The trial court dismissed plaintiff’s complaint because it appeared that the defalcation had all occurred after the dissolution of the partnership. The court held that the withdrawal of one member of the partnership released the defendant surety from liability for any defalcation which occurred after the partnership was dissolved. In Standard Oil Co. v. Arnestad, 6 N. Dak. 255, 69 N. W. 197, upon which the trial court bases its judgment, the defalcations occurred after a new partner had been taken into the firm. Had a new partner replaced Mr. Huff, a different question might have been presented in this case. But here the defalcation was on the part of one of the individuals for whom the defendant company had, for a valuable consideration, become surety.

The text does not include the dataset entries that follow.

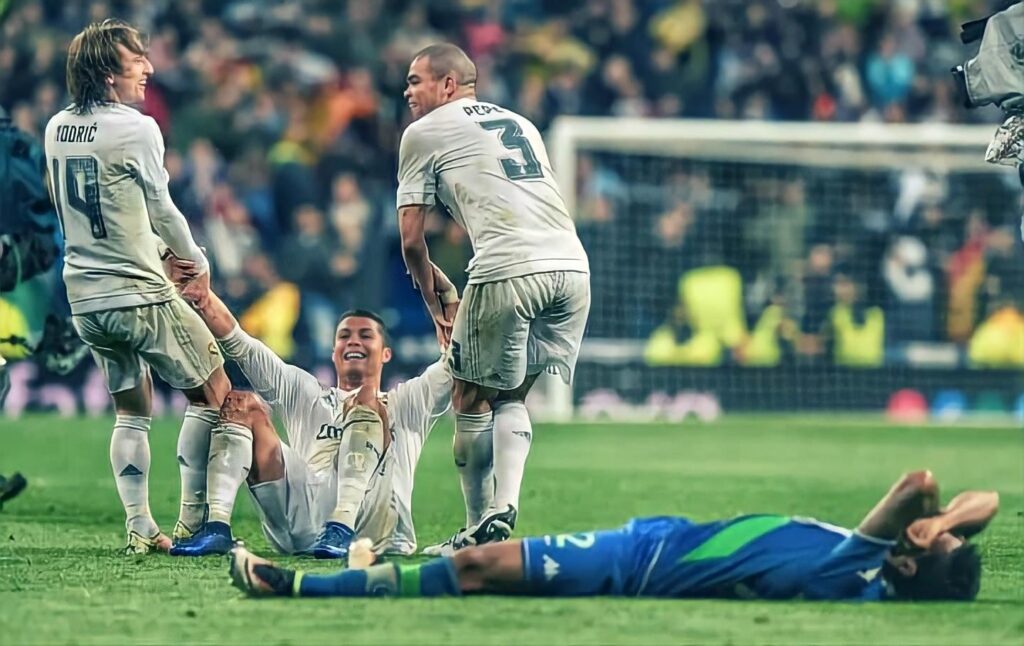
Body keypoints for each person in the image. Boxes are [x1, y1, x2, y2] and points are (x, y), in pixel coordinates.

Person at [229, 470, 997, 602]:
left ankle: (298, 584)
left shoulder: (849, 574)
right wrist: (952, 530)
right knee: (475, 567)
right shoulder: (880, 572)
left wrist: (930, 517)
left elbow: (917, 484)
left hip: (641, 564)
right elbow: (983, 499)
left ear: (907, 558)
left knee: (475, 566)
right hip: (654, 542)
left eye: (934, 546)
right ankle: (322, 579)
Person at [42, 20, 230, 554]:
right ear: (107, 75)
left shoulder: (56, 127)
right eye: (136, 60)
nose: (148, 68)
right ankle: (195, 521)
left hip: (86, 294)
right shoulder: (137, 127)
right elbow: (162, 210)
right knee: (214, 393)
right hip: (138, 290)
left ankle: (140, 525)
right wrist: (193, 261)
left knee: (133, 407)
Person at [396, 43, 591, 553]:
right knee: (511, 396)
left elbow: (412, 239)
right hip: (571, 267)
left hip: (508, 266)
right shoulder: (522, 123)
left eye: (416, 80)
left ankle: (479, 527)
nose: (407, 91)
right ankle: (502, 508)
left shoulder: (422, 132)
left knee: (469, 395)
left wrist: (435, 301)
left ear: (448, 85)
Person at [164, 260, 452, 558]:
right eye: (344, 336)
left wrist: (452, 304)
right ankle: (217, 528)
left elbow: (455, 363)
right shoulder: (306, 393)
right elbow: (242, 345)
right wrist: (204, 298)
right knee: (241, 404)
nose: (353, 340)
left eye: (366, 335)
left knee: (367, 400)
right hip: (303, 524)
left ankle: (342, 524)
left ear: (387, 354)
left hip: (375, 532)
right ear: (333, 352)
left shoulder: (408, 401)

When the defendant company signed the surety bond in suit it became responsible for the acts of the two individuals who made up the partnership. When mirrors were shipped or consigned to this partnership an inchoate liability on the bond arose which was not discharged until the mirrors had been paid for as required by the contract. The bond assured the plaintiff that both of the individuals that made up the partnership would fulfil the obligations of their contract with the plaintiff by faithfully accounting for all mirrors consigned to them. Even if all the mirrors shipped after the dissolution of the partnership had been converted to his own use by Mr. Mitchell, there would still remain mirrors of a value much in excess of the penal sum of the bond which were shipped while the partners were acting as agents of the plaintiff and while Mitchell and Huff were still conducting the agency as partners, and the plaintiff had the right to rely upon the assurance given by this bond that the individuals that made up the partnership would fulfil their contract and that neither of the partners would wrongfully convert these mirrors to his own use.

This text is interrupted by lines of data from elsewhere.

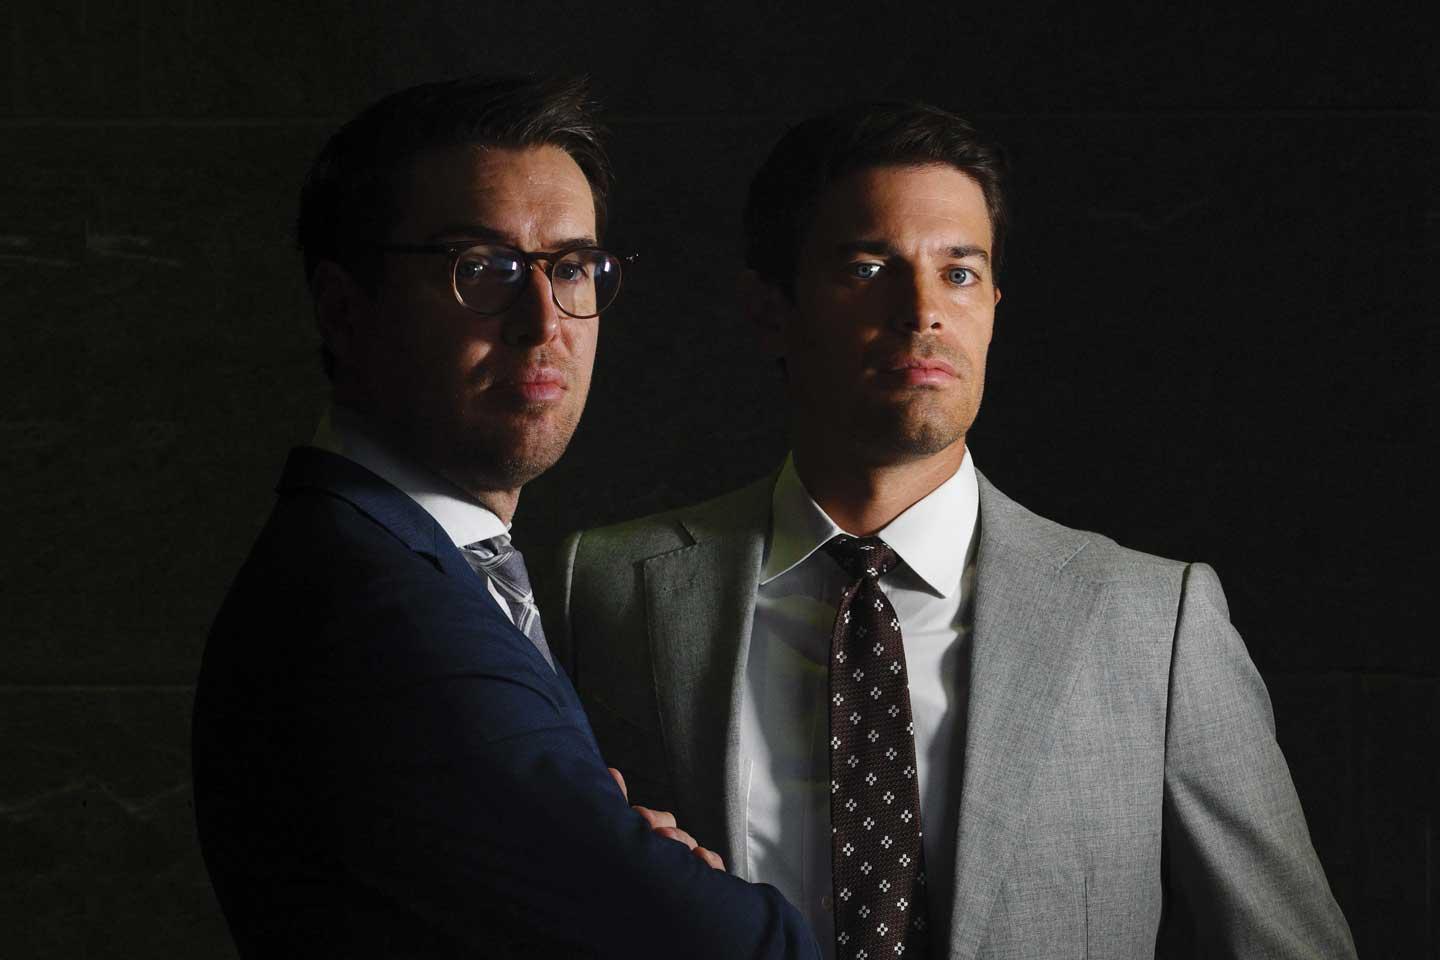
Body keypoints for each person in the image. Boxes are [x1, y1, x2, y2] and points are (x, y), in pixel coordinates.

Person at [557, 102, 1356, 959]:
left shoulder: (1153, 622)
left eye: (960, 273)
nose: (923, 312)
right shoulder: (603, 587)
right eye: (869, 268)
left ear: (995, 304)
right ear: (769, 311)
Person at [191, 75, 821, 960]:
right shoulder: (379, 612)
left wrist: (622, 855)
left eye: (569, 268)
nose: (543, 322)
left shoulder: (421, 564)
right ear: (344, 309)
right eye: (480, 269)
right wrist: (672, 877)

From the fact that $9,800 in value of mirrors were converted, while only about $1,000 in value of mirrors were shipped after the dissolution of the partnership, it follows that mirrors in excess of $5,000, the penal sum of the bond, which were consigned to the partnership before dissolution, were among those wrongfully converted by Mitchell. The plaintiff is therefore entitled to recover on the bond the entire penal sum of $5,000 with interest thereon from November 22, 1923, the date of the commencement of this action.

By the Court. — The judgment is reversed, and the cause remanded with directions to enter judgment in accordance with this opinion.